● **WHAT THIS TASK INVOLVES**
Among the entries that follow, some lines contain the word "utensil". Show all of them.

───── DATA PROVIDED

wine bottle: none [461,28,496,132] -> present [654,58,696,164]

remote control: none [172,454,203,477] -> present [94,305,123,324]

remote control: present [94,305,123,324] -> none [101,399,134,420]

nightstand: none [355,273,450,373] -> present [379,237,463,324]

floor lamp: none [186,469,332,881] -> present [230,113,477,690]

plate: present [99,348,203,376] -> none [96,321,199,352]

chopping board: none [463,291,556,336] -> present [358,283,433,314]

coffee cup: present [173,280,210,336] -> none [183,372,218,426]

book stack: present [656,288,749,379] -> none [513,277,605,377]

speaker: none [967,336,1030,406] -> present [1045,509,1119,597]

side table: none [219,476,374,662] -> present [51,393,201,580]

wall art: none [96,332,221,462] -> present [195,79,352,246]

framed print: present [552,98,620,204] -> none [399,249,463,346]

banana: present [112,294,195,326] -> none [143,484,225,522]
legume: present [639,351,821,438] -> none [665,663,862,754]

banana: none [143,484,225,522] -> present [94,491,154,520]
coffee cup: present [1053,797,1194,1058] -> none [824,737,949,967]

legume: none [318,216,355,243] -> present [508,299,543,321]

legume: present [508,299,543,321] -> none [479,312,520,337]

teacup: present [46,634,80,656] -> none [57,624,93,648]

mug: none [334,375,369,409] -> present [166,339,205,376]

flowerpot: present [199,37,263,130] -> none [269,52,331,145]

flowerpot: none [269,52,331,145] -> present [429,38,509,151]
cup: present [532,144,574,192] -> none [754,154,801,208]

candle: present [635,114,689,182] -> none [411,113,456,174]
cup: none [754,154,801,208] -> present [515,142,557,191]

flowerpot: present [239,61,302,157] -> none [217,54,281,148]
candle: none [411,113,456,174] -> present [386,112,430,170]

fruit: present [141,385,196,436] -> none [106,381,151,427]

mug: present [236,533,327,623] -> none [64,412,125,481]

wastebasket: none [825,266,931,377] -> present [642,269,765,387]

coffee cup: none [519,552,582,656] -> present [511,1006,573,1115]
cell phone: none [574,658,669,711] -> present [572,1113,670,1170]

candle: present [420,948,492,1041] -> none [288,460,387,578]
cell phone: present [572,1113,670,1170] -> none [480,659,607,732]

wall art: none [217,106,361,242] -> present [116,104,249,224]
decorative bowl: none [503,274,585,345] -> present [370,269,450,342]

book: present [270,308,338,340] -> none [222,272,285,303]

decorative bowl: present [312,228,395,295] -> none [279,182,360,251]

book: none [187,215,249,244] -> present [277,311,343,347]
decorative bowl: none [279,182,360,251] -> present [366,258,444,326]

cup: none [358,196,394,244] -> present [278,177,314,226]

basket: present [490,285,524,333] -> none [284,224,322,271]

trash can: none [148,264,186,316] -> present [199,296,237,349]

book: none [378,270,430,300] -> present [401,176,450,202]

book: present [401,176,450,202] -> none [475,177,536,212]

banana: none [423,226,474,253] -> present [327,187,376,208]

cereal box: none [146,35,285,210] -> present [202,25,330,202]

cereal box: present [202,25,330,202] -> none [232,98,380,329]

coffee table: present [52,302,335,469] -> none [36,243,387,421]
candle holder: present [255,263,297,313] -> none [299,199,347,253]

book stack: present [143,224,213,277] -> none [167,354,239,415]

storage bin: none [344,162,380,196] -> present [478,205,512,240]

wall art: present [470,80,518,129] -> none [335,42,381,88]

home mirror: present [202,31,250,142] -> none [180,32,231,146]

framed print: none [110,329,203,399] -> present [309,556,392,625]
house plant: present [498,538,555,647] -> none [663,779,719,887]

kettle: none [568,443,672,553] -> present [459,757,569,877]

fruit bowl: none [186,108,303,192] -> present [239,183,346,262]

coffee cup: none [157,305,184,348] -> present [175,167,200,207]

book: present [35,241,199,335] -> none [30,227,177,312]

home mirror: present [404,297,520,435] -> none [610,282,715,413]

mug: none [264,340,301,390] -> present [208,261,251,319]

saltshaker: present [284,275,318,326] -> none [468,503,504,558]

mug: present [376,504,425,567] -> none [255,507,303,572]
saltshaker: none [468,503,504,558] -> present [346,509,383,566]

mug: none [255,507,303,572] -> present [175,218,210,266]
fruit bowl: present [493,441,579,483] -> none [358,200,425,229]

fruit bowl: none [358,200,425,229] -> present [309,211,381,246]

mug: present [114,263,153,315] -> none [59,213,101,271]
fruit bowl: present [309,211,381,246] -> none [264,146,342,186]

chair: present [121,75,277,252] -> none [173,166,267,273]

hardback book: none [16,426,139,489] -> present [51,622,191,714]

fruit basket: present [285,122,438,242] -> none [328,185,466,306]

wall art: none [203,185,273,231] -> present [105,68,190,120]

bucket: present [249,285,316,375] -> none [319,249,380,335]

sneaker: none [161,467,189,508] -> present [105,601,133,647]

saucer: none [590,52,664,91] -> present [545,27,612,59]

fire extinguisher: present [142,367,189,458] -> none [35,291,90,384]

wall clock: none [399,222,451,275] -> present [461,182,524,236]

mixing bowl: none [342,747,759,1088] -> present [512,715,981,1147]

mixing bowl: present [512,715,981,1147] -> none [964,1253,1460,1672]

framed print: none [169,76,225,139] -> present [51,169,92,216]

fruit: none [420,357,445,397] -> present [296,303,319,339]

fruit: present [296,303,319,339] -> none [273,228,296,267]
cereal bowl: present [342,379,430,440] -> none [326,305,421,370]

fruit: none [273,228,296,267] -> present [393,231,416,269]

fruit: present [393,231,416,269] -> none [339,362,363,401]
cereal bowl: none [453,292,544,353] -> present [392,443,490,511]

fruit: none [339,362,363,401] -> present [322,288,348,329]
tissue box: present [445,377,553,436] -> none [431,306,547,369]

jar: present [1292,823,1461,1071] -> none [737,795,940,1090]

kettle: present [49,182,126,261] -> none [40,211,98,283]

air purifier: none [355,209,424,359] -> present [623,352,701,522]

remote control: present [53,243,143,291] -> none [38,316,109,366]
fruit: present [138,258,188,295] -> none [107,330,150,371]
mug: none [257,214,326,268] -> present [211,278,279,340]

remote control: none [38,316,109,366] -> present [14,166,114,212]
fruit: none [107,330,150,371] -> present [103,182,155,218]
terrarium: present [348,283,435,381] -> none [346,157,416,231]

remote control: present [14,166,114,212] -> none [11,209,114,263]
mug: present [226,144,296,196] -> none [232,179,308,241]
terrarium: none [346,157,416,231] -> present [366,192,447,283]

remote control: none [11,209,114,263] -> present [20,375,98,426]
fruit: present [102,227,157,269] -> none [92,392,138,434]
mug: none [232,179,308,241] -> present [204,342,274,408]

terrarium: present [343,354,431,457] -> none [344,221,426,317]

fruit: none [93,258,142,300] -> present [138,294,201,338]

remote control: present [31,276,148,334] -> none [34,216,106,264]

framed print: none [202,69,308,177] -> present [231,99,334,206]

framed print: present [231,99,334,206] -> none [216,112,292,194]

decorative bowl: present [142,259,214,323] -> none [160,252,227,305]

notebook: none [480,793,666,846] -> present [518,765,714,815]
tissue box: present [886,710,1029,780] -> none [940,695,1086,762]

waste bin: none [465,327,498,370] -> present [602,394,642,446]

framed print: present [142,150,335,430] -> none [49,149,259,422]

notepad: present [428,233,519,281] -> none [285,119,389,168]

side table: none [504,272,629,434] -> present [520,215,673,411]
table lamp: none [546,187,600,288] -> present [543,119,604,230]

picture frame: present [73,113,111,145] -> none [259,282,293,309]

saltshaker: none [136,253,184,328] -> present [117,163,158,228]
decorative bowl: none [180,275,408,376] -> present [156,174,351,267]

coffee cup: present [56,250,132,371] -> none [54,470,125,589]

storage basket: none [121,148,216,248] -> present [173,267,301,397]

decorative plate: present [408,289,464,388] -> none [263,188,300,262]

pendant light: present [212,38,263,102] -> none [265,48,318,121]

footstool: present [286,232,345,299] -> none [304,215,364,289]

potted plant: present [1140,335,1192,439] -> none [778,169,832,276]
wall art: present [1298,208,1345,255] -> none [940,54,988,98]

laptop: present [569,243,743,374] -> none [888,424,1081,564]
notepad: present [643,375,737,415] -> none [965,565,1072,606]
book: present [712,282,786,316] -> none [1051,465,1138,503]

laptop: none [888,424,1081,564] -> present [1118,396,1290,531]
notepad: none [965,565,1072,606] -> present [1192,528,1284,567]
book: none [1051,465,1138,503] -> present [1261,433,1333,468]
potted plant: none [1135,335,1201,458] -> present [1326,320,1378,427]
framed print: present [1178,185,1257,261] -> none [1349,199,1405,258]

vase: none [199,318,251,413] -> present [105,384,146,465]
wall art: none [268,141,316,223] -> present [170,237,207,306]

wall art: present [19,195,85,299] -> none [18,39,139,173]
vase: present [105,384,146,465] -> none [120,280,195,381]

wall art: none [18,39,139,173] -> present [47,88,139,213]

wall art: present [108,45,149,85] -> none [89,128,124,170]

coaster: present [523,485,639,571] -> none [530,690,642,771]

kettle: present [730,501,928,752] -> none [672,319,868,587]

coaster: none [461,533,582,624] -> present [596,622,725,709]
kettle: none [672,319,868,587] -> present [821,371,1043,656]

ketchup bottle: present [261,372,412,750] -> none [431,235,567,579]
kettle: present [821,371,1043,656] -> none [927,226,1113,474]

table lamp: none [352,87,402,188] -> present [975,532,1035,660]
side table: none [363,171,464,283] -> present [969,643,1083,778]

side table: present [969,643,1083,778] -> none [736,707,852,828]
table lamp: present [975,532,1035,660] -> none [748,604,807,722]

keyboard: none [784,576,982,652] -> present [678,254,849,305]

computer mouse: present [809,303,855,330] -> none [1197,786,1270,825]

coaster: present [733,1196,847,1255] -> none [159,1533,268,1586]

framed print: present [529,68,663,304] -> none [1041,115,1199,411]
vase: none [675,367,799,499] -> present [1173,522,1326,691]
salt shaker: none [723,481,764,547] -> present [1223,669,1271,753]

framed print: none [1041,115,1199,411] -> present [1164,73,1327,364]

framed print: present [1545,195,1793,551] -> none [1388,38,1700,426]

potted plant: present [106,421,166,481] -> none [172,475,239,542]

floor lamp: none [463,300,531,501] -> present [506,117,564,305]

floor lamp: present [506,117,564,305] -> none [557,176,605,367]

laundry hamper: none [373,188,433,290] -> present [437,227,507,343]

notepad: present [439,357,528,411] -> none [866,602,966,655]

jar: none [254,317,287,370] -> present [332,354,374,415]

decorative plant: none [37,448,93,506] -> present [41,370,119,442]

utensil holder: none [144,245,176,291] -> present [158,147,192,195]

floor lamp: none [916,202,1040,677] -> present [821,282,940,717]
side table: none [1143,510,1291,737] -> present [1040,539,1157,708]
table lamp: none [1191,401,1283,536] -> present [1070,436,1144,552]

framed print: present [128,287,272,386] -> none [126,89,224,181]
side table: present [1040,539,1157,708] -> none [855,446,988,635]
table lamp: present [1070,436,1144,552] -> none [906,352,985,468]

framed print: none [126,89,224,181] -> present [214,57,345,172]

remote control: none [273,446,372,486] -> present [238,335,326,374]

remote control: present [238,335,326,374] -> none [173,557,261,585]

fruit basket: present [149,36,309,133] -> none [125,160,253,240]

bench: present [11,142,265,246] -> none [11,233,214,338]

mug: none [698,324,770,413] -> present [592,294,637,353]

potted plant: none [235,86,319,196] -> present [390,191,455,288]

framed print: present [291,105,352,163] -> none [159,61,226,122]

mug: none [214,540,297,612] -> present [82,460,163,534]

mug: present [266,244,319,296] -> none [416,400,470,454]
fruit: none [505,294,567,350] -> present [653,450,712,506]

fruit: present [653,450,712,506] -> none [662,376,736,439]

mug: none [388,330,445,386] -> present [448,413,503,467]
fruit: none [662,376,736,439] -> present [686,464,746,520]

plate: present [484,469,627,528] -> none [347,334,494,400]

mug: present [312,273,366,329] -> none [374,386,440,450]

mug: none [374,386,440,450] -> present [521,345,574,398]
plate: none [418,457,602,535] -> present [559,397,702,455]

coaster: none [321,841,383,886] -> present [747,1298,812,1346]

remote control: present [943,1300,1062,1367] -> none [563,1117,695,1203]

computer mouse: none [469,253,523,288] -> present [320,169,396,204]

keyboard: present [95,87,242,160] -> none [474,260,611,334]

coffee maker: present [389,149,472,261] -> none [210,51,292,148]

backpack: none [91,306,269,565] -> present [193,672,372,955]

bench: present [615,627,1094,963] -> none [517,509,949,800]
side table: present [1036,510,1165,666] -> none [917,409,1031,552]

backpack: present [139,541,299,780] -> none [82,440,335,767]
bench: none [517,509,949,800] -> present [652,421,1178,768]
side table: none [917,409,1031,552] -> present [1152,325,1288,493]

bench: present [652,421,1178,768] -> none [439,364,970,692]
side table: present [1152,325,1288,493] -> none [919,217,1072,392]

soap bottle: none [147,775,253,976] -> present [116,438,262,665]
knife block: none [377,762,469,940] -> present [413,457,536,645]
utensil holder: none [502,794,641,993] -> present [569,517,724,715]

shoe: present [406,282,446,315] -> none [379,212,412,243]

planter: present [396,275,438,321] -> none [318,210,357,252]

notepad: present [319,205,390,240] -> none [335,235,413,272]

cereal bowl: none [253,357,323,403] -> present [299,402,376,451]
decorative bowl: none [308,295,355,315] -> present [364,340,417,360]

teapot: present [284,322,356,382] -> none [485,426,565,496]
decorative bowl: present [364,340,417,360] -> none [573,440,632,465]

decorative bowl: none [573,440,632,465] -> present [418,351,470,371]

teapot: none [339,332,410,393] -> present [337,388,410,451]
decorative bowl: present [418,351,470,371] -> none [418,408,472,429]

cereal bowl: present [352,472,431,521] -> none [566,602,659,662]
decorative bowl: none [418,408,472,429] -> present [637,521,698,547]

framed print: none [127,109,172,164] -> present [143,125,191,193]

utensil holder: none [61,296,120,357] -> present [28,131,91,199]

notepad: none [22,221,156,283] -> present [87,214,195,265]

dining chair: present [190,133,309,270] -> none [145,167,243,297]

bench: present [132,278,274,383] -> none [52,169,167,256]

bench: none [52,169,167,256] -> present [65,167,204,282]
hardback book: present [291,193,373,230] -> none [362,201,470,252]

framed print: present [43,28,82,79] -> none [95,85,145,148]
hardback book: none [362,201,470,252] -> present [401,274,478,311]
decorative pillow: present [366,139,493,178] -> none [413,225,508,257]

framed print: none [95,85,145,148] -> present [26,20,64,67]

──────────

● **SOLUTION FOR THIS EXERCISE**
utensil holder: none [144,245,176,291] -> present [158,147,192,195]
utensil holder: none [502,794,641,993] -> present [569,517,724,715]
utensil holder: none [61,296,120,357] -> present [28,131,91,199]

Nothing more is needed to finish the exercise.